- **Work order**
Data follows below. Repeat exactly the lines between the line holding "Owned Enterprises Registered in Indonesia" and the line holding "Best practice", inclusive, and nothing more; drop pictures.

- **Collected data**
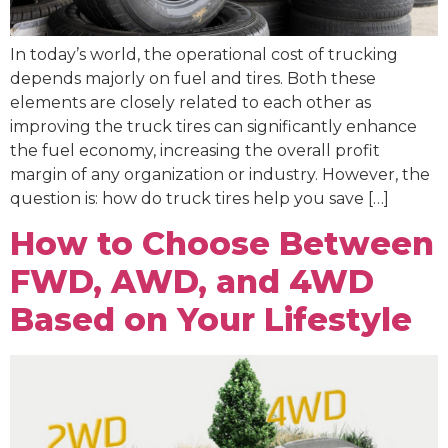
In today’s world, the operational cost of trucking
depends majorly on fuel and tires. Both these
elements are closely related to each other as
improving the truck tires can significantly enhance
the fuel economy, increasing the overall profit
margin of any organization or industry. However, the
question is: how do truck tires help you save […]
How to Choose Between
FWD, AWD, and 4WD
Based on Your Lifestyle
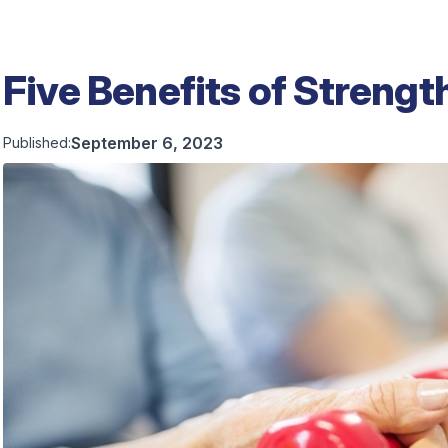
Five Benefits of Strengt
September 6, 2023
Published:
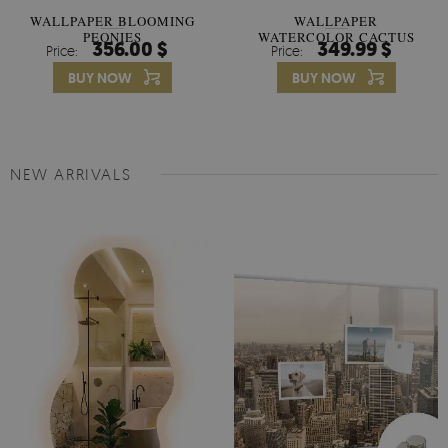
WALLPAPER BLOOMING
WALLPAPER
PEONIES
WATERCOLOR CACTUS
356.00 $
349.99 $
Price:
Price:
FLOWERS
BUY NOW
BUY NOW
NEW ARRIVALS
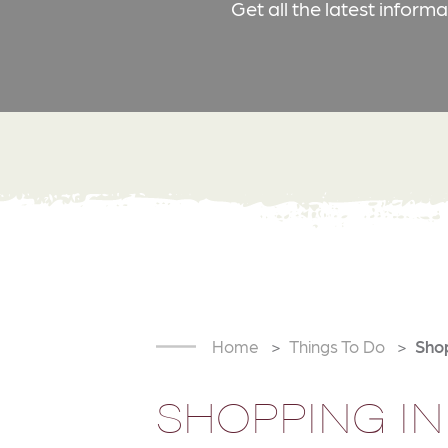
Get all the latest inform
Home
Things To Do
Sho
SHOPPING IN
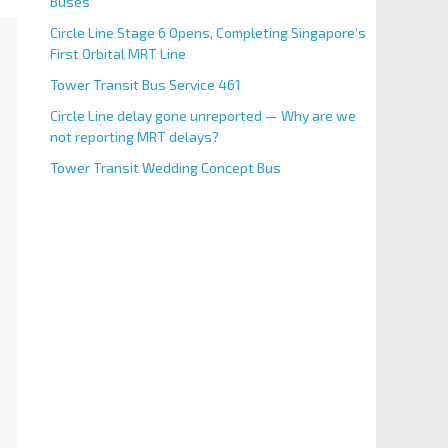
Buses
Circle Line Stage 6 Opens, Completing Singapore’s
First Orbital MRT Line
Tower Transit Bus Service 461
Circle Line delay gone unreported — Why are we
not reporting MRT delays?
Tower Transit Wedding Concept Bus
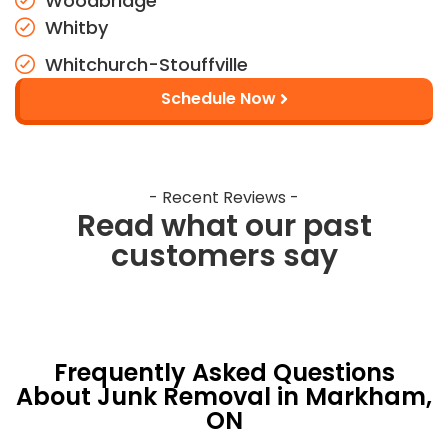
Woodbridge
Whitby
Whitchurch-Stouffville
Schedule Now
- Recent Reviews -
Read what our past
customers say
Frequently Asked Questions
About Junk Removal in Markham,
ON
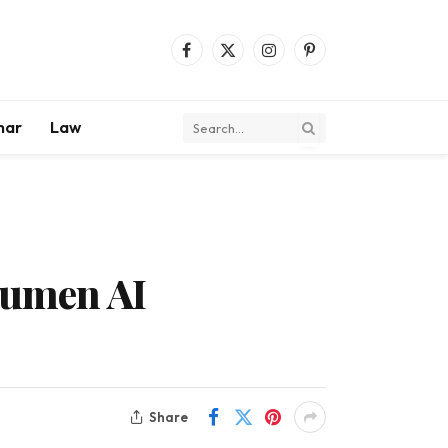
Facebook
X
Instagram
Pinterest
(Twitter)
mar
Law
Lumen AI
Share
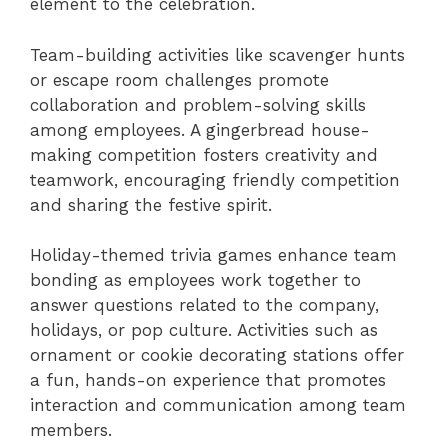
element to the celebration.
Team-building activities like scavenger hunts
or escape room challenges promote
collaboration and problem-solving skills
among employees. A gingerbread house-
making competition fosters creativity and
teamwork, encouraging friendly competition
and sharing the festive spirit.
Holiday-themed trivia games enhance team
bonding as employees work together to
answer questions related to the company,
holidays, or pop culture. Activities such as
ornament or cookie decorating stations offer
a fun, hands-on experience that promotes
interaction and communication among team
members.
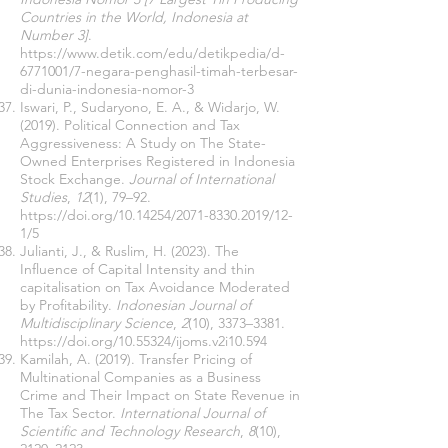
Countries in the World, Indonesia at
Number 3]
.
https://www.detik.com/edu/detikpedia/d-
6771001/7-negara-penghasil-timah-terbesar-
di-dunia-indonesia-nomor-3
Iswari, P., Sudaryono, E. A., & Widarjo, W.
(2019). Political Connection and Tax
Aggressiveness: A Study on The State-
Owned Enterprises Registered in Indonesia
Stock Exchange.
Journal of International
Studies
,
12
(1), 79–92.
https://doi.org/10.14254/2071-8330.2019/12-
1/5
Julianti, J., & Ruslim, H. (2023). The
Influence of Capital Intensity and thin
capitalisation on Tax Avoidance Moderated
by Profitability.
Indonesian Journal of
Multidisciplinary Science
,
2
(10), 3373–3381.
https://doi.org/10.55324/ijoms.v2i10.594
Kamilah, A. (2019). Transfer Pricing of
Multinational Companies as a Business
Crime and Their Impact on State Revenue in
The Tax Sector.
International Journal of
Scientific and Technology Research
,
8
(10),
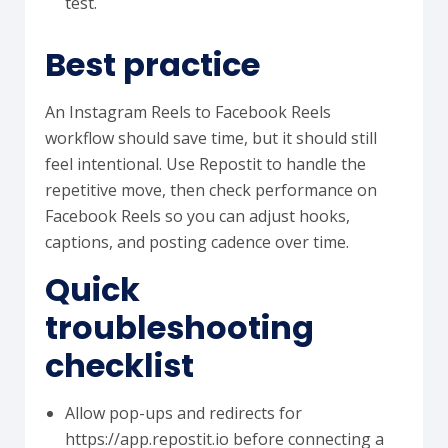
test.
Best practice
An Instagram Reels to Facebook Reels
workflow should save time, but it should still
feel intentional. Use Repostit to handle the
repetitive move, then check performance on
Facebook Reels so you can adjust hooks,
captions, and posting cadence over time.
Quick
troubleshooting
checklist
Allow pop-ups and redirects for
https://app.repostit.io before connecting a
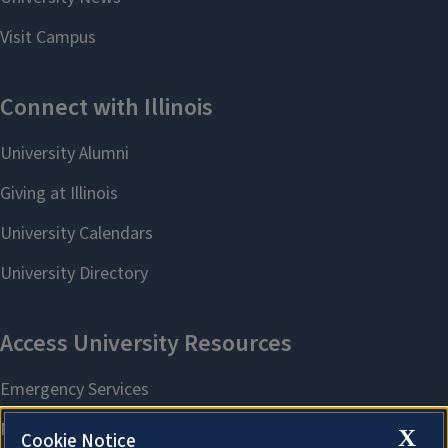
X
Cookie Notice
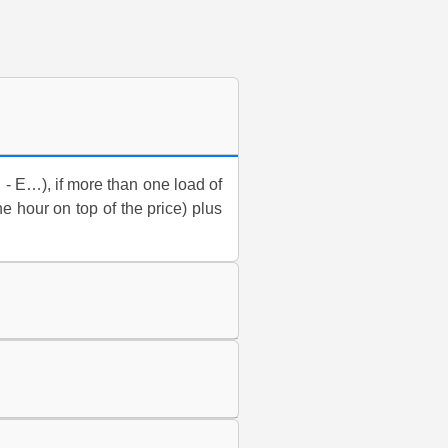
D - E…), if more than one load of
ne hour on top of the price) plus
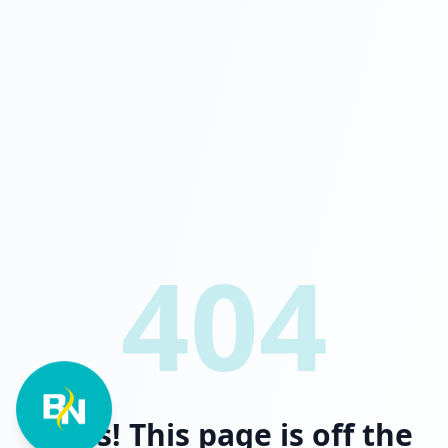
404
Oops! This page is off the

- **Expected answer**
Owned Enterprises Registered in Indonesia
Stock Exchange.
Journal of International
Studies
,
12
(1), 79–92.
https://doi.org/10.14254/2071-8330.2019/12-
1/5
Julianti, J., & Ruslim, H. (2023). The
Influence of Capital Intensity and thin
capitalisation on Tax Avoidance Moderated
by Profitability.
Indonesian Journal of
Multidisciplinary Science
,
2
(10), 3373–3381.
https://doi.org/10.55324/ijoms.v2i10.594
Kamilah, A. (2019). Transfer Pricing of
Multinational Companies as a Business
Crime and Their Impact on State Revenue in
The Tax Sector.
International Journal of
Scientific and Technology Research
,
8
(10),
test.
Best practice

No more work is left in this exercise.